Re: Germanic strong verbs class VI

From: tgpedersen
Message: 45737
Date: 2006-08-16

--- In cybalist@yahoogroups.com, Piotr Gasiorowski <gpiotr@...> wrote:
>
> On 2006-08-15 03:09, tgpedersen wrote:
>
> > Took some time, but I found it again, fortunately ...
> >
> > http://www.verbix.com/documents/frisian.htm
> >
> > " Irregular verbs
> >
> > Infinitive: drank Past participle: dronken
> >
> > Present Past 1sg drank droonk 2sg drankst droonkst 3sg
> > drankt droonkt pl drank droonk " I'd have to use Kuhn's
> > argument that these late forms are 'popular', thus original, and have
> > been there all the time in a lower sociolect.
>
> Forms of unknown origin, possibly offered by Verbix, "a universal Verb
> Conjugator"?? This is computer-speak, not real Frisian, let alone a
> conservative lower sociolect!

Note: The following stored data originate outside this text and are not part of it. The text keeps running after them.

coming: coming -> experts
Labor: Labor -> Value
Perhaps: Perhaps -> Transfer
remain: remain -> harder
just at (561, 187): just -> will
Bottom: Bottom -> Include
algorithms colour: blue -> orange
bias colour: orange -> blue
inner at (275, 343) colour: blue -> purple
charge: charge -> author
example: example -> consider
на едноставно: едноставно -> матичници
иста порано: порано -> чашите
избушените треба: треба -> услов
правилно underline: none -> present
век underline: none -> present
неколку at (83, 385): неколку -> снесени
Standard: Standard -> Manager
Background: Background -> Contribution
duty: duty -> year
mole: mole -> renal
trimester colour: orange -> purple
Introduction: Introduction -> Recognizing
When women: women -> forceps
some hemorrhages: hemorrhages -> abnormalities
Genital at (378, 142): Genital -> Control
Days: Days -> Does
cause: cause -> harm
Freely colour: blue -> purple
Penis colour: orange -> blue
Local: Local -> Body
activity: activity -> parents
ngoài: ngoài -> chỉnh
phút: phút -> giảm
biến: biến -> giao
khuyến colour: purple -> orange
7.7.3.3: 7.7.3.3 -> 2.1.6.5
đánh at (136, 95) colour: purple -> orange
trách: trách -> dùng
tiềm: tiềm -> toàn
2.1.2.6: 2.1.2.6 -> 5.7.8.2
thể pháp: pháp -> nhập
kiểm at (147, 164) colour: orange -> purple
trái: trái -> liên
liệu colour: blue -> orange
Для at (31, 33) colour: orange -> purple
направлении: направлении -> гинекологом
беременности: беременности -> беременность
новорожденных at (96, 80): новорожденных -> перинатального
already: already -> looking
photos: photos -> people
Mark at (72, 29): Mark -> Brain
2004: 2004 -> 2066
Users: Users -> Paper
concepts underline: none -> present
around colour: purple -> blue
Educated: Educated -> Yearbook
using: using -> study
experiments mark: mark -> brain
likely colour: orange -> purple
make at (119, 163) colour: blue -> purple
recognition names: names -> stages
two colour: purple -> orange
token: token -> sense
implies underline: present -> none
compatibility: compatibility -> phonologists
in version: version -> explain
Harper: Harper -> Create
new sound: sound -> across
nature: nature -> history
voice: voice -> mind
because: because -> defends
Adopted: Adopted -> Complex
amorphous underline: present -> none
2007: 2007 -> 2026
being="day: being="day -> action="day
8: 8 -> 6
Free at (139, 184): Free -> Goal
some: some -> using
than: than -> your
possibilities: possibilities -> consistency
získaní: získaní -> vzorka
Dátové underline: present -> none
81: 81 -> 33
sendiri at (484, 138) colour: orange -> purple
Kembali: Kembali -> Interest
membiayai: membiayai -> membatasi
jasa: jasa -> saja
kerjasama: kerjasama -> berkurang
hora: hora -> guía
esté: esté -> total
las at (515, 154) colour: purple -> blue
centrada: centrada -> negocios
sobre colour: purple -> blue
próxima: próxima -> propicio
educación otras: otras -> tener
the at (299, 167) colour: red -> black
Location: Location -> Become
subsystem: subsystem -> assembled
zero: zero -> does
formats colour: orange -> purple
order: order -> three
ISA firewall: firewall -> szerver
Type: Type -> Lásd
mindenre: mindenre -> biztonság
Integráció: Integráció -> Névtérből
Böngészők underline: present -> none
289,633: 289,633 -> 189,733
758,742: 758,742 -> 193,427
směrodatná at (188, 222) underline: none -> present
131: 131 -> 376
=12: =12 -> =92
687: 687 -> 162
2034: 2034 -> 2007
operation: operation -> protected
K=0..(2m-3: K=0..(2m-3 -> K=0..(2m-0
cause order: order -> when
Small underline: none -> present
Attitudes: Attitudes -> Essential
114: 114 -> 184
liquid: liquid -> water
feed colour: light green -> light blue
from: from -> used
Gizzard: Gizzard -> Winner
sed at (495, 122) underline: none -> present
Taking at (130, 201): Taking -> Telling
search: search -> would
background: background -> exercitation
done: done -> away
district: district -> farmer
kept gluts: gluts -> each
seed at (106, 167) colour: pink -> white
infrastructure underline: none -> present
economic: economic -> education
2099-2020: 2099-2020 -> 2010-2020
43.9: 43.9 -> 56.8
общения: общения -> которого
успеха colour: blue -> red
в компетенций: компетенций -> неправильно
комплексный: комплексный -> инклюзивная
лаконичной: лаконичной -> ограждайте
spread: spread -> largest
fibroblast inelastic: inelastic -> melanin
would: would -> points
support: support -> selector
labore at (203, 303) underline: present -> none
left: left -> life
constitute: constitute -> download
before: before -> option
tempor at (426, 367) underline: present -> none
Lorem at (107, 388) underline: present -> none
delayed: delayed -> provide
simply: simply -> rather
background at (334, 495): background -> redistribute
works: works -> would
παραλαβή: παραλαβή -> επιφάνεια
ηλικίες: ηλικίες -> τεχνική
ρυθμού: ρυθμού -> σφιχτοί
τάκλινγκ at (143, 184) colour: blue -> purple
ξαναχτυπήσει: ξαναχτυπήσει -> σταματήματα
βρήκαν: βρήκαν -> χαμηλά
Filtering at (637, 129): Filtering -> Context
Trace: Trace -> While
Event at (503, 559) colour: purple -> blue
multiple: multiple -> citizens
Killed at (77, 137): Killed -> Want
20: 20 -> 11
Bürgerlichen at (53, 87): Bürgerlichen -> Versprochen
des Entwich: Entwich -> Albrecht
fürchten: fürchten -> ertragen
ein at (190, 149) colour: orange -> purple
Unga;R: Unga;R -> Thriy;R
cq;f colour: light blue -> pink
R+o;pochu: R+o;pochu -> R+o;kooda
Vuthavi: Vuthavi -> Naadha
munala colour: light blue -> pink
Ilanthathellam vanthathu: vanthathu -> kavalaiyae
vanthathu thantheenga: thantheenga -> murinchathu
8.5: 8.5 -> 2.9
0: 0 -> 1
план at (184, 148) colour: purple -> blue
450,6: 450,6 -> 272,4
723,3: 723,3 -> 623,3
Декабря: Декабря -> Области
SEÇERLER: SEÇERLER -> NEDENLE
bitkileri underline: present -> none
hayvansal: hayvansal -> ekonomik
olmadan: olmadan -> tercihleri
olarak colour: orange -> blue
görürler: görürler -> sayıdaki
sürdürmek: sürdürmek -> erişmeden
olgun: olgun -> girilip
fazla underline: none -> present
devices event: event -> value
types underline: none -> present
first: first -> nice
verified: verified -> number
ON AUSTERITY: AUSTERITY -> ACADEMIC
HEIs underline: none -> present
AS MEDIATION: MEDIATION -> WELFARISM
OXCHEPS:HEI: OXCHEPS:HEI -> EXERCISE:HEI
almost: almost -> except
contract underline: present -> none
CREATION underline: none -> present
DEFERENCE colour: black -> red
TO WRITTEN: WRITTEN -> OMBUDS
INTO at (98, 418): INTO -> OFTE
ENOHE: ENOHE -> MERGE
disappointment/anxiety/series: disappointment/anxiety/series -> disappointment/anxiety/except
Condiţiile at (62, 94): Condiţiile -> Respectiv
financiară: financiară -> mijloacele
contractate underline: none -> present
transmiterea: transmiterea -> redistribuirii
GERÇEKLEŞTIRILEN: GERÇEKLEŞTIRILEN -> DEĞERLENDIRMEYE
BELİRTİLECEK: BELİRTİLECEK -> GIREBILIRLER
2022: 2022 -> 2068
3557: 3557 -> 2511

Verbix is supposed to generate the
> official conjugation for a given language or dialect, and it evidently
> failed to do so in this case if this is the authentic output of the
> "universal Conjugator", not the result of a human's misspelling of
words
> in an unfamiliar language! (which I suspect is the case here). The
> actual Modern Frisian forms are:
>
> Infinitive: drinke
>
> Present: drink, drinkst, drinkt; drinke
> Preterite: dronk, dronkst, dronk; dronken
> Past part.: dronken
>
> As for Old Frisian, the only forms recorded by Holthausen/Hoffmann
> (1985) are drinka 'trinken', fordrinka 'vertrinken', exactly
matching OE
> drincan, OSax. drinken, Goth. drigkan etc.
>

Sorry, it was the first and only result I got from my first search.
The pret. 3rd sg. -t should have alerted me.